Module 2: PPI Flashcards
What are common indications for PPI’s?
Peptic ulcer disease (PUD)
Gastroesophageal reflux disease (GERD)
Zollinger-Ellison syndrome (tumours in the stomach or small intestine cause the stomach to produce too much acied)
NSAID-associated ulcers
Eradication of helicobacter pylori
What are the anticipated clinical outcomes/ treatment goals for PPI’s?
Diminished accumulation of acid in the gastric lumen, with lessened acid reflux.
Healing of duodenal ulcers and esophagitis
Decreased acid secretion in hypersecretory conditions.
Describe the MOA of PPI’s?
Inhibit H-K-ATPase, the final step of gastric acid secretion by parietal cells.
PPI’s are a prodrug which accumulate in the the secretory portion of parietal cells. There they undergo acid catalyzed conversion to reactive species.

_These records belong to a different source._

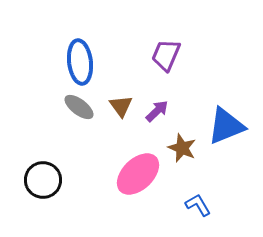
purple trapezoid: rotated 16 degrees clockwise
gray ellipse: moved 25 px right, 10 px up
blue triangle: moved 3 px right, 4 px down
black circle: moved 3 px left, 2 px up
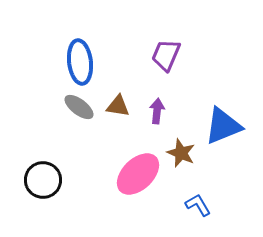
brown triangle: moved 3 px left; rotated 45 degrees counterclockwise
purple arrow: rotated 40 degrees counterclockwise
blue triangle: moved 3 px left
brown star: moved 1 px left, 5 px down
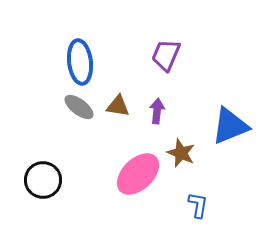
blue triangle: moved 7 px right
blue L-shape: rotated 40 degrees clockwise
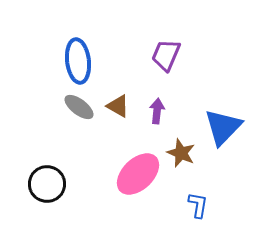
blue ellipse: moved 2 px left, 1 px up
brown triangle: rotated 20 degrees clockwise
blue triangle: moved 7 px left, 1 px down; rotated 24 degrees counterclockwise
black circle: moved 4 px right, 4 px down
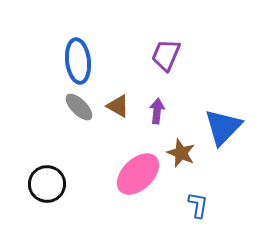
gray ellipse: rotated 8 degrees clockwise
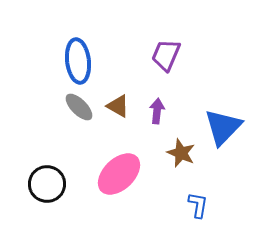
pink ellipse: moved 19 px left
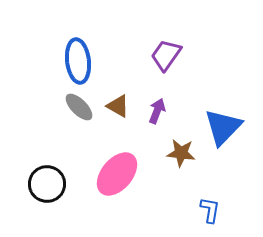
purple trapezoid: rotated 12 degrees clockwise
purple arrow: rotated 15 degrees clockwise
brown star: rotated 16 degrees counterclockwise
pink ellipse: moved 2 px left; rotated 6 degrees counterclockwise
blue L-shape: moved 12 px right, 5 px down
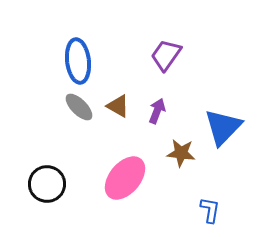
pink ellipse: moved 8 px right, 4 px down
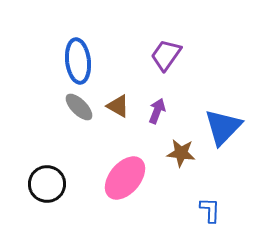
blue L-shape: rotated 8 degrees counterclockwise
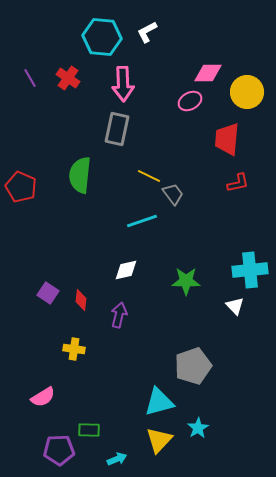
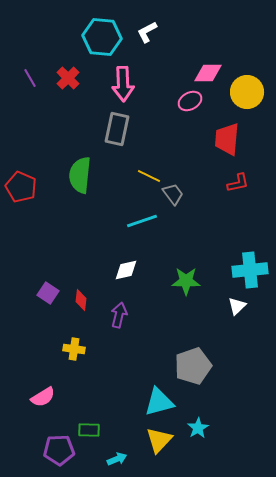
red cross: rotated 10 degrees clockwise
white triangle: moved 2 px right; rotated 30 degrees clockwise
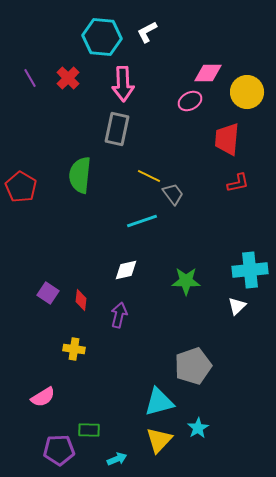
red pentagon: rotated 8 degrees clockwise
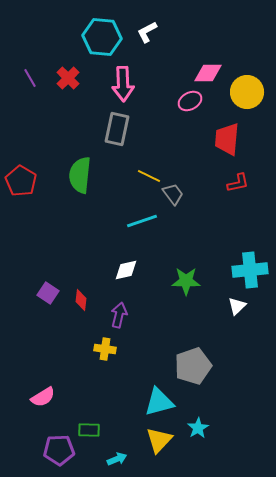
red pentagon: moved 6 px up
yellow cross: moved 31 px right
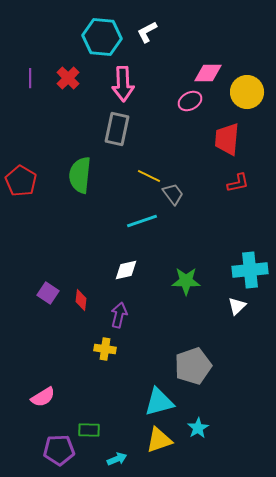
purple line: rotated 30 degrees clockwise
yellow triangle: rotated 28 degrees clockwise
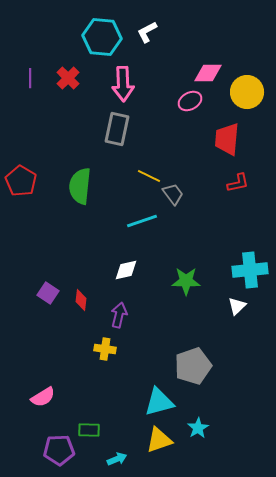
green semicircle: moved 11 px down
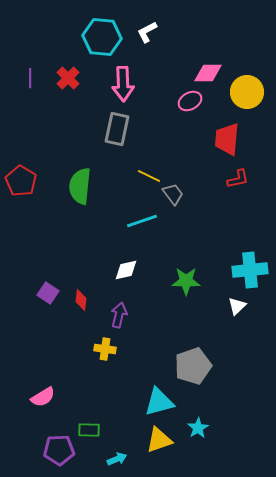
red L-shape: moved 4 px up
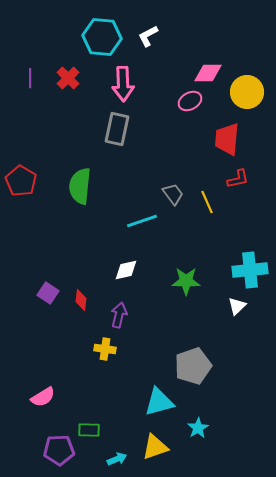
white L-shape: moved 1 px right, 4 px down
yellow line: moved 58 px right, 26 px down; rotated 40 degrees clockwise
yellow triangle: moved 4 px left, 7 px down
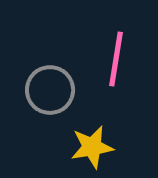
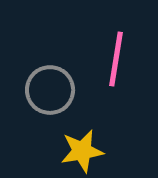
yellow star: moved 10 px left, 4 px down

Reactive species interacts with the external surface of the H-K_ATPase that faces the lumen of the secretory space of the parietal cell where it bonds with an enzyme that impairs gastric acid secretion.
What are the pharmacokinetics considerations of PPIs:
A: Tablet is enteric-coated; absorption occurs only after tablet leaves the stomach.
D: Unkown.
M: Primarily metabolized by the CYP2C19 and CYP3A4 isoenzymes in the liver; the CYP2c19 isoenzyme exhibits genetic polymorphism (15-20% of Asian patients and 3-5% of White and Black patients may be poor metabolizers and may have significantly increased pantoprazole concentration and an increase risk for adverse effects);
E: inactive metabolites are excreted in urine (71%) and feces (18%)

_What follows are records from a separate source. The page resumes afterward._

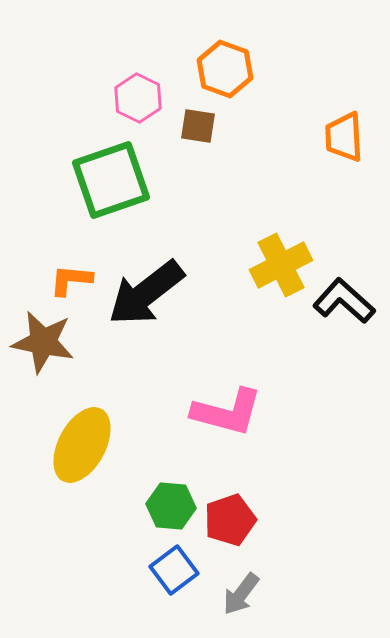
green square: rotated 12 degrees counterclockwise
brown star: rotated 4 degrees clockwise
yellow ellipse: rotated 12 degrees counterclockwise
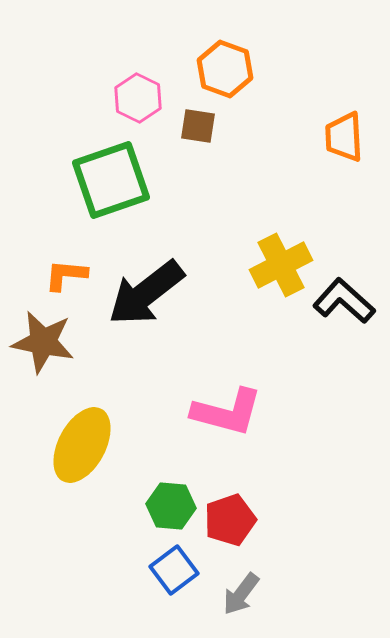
orange L-shape: moved 5 px left, 5 px up
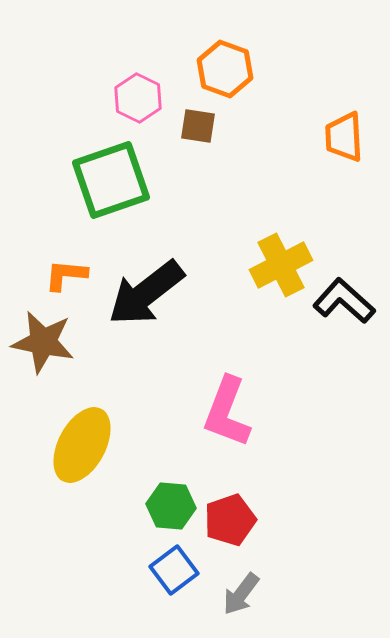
pink L-shape: rotated 96 degrees clockwise
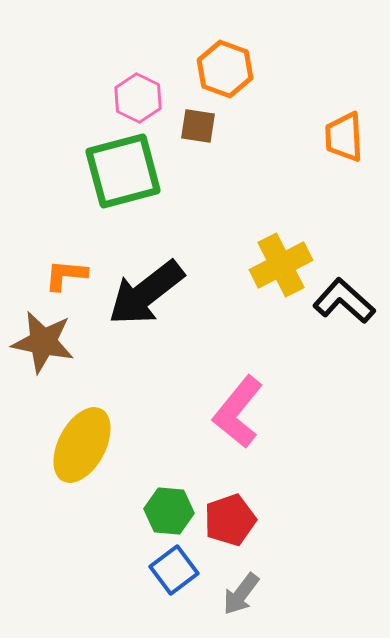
green square: moved 12 px right, 9 px up; rotated 4 degrees clockwise
pink L-shape: moved 11 px right; rotated 18 degrees clockwise
green hexagon: moved 2 px left, 5 px down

Can PPI’s be used in pregnancy and lactation?
Use only if potential benefits justifies risks to fetus/infant. (not enough research with fetus and generally safe for infants)
Can PPI’s be used in the pediatric population.
Yes with caution d/t adverse effects.
Can PPI’s be used in the geriatric population?
Appears on Beers list. Risk of C. diff infection, pneumonia, GI malignancies, bone loss, and #’s. Avoid scheduled use for >8 weeks unless for high risk pt’s (e.g. oral corticosteroid or chronic NSAID use) or pt’s with erosive esophagitis, Barrett’s esophagitis, pathological hypersecretory condition, or demonstrated need for maintenance therapy (e.g. failure of H2 antagonist)
What are some common expected side effects of PPI’s.
N/A
What are some common adverse effects of PPI’s?
Derm: acute generalized exanthematous pustulosis, Eosinophilia and systematic symptoms (DRESS), steven-johnson syndrome, toxic epidermal necrolysis
GI: Clostridioides difficile-associated diarrhea (CDAD)
Misc: Hypersensitivity reactions including: anaphylaxis, angioedema or tubulointerstitial nephritis
Not common but can be assoc with increased risk of chronic kidney disease.
What are some significant drug interactions for PPI’s?
Avoid concurrent use with antisecretory agents (H2RAs)
Decreased bioavailability of meds requiring gastric acidity
Can interact via inhibition of CYP2C19 and to a lesser extent CYP3A4.
PPI’s are primarily metabolized by CYP2C19 so inducers of this (e.g. rifampin) will speed up metabolism of PPI’s.
Some PPI’s are CYP2C19 inhibitors - affecting the metabolism of other drugs, increasing their bioavailability
Cautions/contraindications associated with PPI’s?
Caution in elderly for increased risk of C.diff and pneumonia.
Malabsorption of minerals and vitamins:
Patients using high doses for >1 yr (increase risk of hip, wrist, or spine #’s and fundic gland polyps)
Pt’s using therapy for > 3yr (increase risk of Vit B12 deficiency)
Pre-existing risk for hypocalcemia
Risk of Zn deficiency (IV)
What are monitoring parameters for PPI’s?
Assess routinely for epigastric, abd pain and frank or occult blood in stool, emesis or gastric aspirate.
Monitor bowel function.
Liver function test as may increase ALT, AST, alkaline phosphate, and bilirubin
Monitor serum magnesium and calcium before and periodically during therapy. May cause hypomagnesemia and hypocalcemia
May cause vit B12 deficiency with long-term use (>3 yr). Iv formulation may cause zinc deficiency
In general what is peak and duration of PPI’s?
Peak range: 0.5-3.5 hours. NOTE: rameprazole delayed at 2-5 hours
Half-life range: 1-2 hours. NOTE: pantoprazole half-life increased to 3.5-10 hours in CYP2C19 poor metabolizers.